NOTE: The above experience happened two years ago at Pentecost and the Summer Solstice, respectively. As of today I still work for the church mentioned here and I deeply respect its liturgy, faith, and practices. It has been an amazing experience to work for a Christian community so committed to love and respect that they continue to provide me with the best workplace I have ever had, regardless of my religious affiliation.

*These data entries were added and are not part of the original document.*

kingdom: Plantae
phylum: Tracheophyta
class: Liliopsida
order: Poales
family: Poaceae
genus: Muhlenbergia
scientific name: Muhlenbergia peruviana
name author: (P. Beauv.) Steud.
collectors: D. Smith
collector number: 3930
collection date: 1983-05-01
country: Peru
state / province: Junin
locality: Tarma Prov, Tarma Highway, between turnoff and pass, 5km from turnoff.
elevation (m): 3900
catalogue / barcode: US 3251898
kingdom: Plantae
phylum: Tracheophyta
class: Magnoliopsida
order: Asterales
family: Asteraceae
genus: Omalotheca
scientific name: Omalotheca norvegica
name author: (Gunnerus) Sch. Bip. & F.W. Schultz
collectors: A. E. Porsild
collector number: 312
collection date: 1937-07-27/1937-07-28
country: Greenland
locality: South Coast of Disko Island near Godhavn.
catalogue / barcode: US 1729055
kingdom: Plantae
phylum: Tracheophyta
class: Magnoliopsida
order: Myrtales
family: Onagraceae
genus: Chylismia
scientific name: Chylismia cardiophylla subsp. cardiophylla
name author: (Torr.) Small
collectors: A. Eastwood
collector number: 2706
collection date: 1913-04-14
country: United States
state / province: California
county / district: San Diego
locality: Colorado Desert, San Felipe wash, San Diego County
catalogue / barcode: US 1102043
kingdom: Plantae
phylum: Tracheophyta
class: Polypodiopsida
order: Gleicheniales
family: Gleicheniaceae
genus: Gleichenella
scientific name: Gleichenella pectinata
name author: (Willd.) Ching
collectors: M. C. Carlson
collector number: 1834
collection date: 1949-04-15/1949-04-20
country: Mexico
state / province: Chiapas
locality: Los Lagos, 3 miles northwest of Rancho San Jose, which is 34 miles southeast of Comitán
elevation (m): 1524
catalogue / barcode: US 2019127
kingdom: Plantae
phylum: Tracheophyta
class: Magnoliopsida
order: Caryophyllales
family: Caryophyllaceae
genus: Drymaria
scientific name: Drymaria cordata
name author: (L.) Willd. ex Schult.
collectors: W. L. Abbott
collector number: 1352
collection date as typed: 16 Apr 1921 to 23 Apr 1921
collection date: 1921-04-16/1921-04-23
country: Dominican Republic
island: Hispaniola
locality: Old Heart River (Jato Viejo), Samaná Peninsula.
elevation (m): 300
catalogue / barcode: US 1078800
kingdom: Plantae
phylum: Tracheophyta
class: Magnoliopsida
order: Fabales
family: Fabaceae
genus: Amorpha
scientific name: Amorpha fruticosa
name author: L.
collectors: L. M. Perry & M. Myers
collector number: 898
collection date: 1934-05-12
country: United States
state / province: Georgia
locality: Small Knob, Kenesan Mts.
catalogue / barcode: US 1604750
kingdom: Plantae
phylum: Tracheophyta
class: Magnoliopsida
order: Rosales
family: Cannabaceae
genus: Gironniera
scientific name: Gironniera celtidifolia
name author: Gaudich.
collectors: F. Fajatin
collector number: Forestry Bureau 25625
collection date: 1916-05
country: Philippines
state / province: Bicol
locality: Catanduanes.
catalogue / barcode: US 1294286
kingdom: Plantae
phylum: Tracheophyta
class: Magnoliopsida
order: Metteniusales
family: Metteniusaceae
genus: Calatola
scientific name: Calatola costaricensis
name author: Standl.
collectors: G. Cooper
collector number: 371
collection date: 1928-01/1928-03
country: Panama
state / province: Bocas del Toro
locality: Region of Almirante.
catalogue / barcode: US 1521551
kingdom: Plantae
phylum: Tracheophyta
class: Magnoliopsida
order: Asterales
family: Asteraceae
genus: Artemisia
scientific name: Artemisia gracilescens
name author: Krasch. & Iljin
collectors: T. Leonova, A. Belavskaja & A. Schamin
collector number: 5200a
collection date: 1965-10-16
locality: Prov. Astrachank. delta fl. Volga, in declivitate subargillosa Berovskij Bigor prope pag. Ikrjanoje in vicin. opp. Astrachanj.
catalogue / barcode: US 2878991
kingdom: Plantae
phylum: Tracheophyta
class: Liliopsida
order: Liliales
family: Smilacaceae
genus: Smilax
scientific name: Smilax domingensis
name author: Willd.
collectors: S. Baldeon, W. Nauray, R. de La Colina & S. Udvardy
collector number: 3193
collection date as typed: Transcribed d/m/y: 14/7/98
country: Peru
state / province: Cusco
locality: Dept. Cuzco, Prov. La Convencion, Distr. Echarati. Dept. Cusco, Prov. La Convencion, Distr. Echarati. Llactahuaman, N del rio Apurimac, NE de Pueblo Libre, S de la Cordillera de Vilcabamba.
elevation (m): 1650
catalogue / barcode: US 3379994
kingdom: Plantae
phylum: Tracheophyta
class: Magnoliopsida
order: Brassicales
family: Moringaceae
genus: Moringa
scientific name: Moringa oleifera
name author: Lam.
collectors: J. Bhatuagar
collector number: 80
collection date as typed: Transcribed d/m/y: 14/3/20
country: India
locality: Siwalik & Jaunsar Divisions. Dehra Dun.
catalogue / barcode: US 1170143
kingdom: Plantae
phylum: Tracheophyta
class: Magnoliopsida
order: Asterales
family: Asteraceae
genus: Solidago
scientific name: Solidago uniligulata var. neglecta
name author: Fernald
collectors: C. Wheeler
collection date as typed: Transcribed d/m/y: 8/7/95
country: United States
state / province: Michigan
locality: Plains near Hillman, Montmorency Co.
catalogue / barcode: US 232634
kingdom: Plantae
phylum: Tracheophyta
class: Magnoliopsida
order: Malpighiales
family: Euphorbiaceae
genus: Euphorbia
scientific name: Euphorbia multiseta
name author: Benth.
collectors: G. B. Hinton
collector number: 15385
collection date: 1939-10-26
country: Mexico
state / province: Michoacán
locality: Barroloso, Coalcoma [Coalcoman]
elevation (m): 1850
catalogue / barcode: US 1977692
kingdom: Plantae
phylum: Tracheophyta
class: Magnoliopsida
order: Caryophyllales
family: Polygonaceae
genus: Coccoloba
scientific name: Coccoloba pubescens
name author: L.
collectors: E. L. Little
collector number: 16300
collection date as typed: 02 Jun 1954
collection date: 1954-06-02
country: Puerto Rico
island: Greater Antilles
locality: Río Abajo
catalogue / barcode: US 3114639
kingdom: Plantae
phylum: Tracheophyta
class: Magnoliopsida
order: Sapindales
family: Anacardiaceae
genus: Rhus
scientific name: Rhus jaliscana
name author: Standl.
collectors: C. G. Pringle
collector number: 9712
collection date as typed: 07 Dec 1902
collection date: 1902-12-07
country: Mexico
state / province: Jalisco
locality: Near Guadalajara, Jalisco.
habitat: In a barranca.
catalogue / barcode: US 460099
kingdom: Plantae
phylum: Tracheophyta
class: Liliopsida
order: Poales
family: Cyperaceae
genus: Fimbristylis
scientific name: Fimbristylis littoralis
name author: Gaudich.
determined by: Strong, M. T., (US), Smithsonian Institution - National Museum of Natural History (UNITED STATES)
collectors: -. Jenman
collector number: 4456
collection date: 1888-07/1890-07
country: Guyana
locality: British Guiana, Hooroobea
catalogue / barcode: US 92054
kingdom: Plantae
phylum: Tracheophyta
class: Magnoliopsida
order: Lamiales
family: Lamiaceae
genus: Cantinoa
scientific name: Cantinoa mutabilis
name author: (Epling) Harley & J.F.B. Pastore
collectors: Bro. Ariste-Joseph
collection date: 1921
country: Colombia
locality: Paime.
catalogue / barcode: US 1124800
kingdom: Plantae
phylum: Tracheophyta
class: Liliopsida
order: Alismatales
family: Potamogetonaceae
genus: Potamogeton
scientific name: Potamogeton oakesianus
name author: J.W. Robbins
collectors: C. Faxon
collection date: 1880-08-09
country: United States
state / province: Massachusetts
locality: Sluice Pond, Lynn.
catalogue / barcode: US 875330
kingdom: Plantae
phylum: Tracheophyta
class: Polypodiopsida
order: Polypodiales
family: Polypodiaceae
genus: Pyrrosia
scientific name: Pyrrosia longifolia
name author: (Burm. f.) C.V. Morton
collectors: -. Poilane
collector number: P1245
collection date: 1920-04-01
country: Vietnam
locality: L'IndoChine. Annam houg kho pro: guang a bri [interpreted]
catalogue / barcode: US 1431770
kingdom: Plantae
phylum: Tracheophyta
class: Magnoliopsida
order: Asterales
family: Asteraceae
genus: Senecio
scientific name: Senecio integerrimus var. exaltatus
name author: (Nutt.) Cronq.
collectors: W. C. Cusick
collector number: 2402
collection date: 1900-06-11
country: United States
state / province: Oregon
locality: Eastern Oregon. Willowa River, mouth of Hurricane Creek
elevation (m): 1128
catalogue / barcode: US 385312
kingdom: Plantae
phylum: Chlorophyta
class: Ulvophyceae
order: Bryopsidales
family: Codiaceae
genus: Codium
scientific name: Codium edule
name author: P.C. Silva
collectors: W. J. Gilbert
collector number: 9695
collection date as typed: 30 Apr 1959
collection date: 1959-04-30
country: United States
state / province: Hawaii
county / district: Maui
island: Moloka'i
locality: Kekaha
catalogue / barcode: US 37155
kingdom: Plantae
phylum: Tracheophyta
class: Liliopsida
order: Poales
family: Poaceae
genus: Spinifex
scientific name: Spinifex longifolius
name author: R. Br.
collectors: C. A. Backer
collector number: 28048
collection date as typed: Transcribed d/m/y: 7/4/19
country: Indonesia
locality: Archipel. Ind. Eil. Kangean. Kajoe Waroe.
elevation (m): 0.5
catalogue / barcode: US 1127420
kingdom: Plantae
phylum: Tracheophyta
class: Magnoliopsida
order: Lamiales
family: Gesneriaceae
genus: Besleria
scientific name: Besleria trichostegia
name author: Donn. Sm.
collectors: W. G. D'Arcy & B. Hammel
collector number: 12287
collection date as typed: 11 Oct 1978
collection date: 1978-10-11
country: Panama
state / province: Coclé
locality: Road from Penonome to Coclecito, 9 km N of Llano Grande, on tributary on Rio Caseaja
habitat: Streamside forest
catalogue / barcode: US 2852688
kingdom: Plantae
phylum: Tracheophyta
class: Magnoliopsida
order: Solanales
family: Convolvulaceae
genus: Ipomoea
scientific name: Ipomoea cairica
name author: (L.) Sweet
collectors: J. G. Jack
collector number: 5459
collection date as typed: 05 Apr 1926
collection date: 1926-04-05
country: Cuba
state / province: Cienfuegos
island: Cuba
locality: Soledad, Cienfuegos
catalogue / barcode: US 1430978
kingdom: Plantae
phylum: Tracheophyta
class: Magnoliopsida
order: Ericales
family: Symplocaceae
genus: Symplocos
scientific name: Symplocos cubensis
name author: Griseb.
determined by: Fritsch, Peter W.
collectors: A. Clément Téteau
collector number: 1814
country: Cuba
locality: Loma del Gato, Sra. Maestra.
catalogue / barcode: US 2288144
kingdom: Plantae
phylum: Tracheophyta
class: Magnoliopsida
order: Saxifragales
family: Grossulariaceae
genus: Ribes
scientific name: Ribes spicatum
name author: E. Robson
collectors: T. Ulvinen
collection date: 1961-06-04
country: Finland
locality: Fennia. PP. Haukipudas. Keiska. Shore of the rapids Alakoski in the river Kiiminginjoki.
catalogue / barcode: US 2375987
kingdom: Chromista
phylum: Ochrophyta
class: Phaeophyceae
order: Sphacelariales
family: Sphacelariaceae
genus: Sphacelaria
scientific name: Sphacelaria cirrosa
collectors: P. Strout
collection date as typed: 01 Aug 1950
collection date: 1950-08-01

On another note, I realize that I have been focusing heavily on my personal experiences. Almost every time I sit down to write, I plan on exploring theology and intellectual issues. Instead, I have written about my experiences with signs, music, and storytelling. I am reminded of a conversation I had with Dr. Paul Louis Metzger last year. Being a graduate of the bible college in which he teaches, I expected our conversation to center around theology, but contrary to my intention, I kept talking about my experiences with Paganism and he made a comment about Christians needing to pay more attention to “phenomenology”. If an emphasis on experience over theology is indeed a Pagan trademark, maybe my being a relatively new Pagan explains why I am currently so drawn to the former.